***** ENTRIES PROVIDED *****

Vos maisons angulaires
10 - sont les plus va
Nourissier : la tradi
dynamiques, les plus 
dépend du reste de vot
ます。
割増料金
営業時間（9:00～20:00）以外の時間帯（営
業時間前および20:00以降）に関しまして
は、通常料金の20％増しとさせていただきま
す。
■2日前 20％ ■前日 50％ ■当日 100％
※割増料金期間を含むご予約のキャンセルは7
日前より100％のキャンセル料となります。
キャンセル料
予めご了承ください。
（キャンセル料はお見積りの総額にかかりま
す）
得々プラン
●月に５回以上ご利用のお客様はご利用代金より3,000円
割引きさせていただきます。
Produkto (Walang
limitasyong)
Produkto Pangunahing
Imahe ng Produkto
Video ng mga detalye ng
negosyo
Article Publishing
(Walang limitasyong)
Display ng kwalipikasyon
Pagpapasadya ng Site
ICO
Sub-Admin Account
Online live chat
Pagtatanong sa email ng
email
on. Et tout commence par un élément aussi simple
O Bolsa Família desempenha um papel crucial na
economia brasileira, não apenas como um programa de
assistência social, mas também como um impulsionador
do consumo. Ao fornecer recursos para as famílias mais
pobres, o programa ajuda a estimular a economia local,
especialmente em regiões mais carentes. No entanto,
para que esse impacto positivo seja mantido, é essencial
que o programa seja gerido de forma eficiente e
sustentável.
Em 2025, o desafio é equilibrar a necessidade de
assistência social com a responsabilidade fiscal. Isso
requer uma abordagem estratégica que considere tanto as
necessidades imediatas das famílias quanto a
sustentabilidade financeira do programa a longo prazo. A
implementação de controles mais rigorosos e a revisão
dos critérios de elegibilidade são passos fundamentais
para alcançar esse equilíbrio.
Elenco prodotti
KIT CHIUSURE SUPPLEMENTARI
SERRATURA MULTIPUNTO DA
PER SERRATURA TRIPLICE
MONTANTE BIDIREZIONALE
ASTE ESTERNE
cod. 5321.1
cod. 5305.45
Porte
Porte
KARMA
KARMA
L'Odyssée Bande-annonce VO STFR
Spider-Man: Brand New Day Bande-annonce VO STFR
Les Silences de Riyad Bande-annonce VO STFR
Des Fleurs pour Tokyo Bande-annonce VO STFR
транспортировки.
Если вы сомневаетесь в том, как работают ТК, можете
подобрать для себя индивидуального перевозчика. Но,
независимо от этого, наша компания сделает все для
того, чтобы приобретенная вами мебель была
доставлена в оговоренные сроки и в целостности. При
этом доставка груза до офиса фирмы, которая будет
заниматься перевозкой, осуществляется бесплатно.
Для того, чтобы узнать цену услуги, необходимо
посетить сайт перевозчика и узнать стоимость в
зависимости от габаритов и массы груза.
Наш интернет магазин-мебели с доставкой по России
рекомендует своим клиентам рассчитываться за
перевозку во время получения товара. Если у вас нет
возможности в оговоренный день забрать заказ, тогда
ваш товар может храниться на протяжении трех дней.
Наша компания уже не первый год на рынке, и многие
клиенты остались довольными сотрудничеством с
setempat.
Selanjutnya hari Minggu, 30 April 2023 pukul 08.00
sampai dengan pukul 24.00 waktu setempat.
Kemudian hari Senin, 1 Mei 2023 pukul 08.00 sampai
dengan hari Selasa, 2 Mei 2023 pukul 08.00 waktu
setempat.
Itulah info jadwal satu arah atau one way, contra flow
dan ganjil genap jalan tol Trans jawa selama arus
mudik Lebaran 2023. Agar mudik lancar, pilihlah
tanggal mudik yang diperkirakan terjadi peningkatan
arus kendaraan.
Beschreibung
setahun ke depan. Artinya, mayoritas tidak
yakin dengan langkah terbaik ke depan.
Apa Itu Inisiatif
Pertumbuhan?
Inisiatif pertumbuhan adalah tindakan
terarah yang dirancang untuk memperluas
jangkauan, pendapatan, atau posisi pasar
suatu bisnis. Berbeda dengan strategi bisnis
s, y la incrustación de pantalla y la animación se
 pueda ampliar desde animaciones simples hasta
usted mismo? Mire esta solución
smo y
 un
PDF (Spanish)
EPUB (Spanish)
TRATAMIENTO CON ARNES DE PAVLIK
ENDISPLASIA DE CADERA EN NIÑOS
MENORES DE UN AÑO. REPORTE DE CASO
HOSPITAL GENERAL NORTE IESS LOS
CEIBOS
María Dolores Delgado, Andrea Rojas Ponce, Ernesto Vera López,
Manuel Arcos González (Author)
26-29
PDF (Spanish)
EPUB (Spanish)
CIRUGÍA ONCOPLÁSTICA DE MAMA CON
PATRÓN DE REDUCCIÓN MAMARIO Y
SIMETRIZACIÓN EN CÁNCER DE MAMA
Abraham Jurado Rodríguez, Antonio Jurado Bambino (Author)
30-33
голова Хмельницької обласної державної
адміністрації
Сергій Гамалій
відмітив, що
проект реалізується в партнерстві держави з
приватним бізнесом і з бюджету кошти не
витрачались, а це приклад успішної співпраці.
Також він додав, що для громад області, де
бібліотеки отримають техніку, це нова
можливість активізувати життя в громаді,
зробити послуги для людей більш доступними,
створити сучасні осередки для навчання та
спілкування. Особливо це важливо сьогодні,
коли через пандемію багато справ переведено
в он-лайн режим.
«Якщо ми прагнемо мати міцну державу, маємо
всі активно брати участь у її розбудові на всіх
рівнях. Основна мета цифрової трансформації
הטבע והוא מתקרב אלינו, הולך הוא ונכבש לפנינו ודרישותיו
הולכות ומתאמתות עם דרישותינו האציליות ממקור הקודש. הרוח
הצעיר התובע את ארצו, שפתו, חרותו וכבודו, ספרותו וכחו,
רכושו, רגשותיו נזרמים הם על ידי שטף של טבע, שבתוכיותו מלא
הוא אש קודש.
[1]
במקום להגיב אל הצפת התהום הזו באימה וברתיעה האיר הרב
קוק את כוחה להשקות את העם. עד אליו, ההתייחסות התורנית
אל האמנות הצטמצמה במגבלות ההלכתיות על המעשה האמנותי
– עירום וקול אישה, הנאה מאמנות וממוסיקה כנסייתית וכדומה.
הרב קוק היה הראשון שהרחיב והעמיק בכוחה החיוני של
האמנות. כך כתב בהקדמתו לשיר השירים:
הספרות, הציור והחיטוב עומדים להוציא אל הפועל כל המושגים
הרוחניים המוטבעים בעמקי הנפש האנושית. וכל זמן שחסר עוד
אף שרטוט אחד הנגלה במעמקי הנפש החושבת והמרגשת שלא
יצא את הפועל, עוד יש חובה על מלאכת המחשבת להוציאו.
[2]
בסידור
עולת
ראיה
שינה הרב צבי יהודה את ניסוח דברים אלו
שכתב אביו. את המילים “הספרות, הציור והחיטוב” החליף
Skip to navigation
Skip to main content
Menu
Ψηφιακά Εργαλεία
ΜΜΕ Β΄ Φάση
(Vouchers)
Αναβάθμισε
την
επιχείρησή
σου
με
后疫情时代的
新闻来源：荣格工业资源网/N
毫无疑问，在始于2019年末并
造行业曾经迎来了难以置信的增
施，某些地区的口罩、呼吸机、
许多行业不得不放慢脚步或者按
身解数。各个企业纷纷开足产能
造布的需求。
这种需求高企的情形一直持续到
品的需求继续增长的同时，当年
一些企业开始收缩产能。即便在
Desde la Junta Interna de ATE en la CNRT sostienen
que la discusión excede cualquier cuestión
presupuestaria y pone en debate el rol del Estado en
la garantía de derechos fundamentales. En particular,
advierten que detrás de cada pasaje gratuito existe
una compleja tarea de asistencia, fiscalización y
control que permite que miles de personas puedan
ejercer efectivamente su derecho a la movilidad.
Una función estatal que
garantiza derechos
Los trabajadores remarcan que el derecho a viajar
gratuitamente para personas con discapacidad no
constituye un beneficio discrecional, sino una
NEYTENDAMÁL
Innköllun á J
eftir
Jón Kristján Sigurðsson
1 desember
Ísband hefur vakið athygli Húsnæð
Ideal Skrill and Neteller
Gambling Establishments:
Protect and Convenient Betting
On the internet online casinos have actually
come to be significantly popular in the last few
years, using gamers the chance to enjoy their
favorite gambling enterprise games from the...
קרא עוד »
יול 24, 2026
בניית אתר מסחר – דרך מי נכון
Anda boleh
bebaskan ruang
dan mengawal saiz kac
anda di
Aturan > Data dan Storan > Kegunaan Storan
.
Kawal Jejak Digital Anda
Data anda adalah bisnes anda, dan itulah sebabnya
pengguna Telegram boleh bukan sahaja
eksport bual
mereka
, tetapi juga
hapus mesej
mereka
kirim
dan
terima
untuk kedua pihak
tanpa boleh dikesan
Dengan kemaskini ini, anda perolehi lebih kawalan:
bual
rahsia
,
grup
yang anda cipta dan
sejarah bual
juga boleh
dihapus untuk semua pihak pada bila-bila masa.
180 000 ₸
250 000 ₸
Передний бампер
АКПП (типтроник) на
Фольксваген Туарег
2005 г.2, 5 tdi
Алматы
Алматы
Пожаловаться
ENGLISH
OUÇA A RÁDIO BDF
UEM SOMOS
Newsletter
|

*****

__ABOUT THIS TASK__:
Copy out every line of the records from the beginning down through the line containing "do consumo. Ao", keeping both ends.

__TASK ANSWER__:
Vos maisons angulaires
10 - sont les plus va
Nourissier : la tradi
dynamiques, les plus 
dépend du reste de vot
ます。
割増料金
営業時間（9:00～20:00）以外の時間帯（営
業時間前および20:00以降）に関しまして
は、通常料金の20％増しとさせていただきま
す。
■2日前 20％ ■前日 50％ ■当日 100％
※割増料金期間を含むご予約のキャンセルは7
日前より100％のキャンセル料となります。
キャンセル料
予めご了承ください。
（キャンセル料はお見積りの総額にかかりま
す）
得々プラン
●月に５回以上ご利用のお客様はご利用代金より3,000円
割引きさせていただきます。
Produkto (Walang
limitasyong)
Produkto Pangunahing
Imahe ng Produkto
Video ng mga detalye ng
negosyo
Article Publishing
(Walang limitasyong)
Display ng kwalipikasyon
Pagpapasadya ng Site
ICO
Sub-Admin Account
Online live chat
Pagtatanong sa email ng
email
on. Et tout commence par un élément aussi simple
O Bolsa Família desempenha um papel crucial na
economia brasileira, não apenas como um programa de
assistência social, mas também como um impulsionador
do consumo. Ao fornecer recursos para as famílias mais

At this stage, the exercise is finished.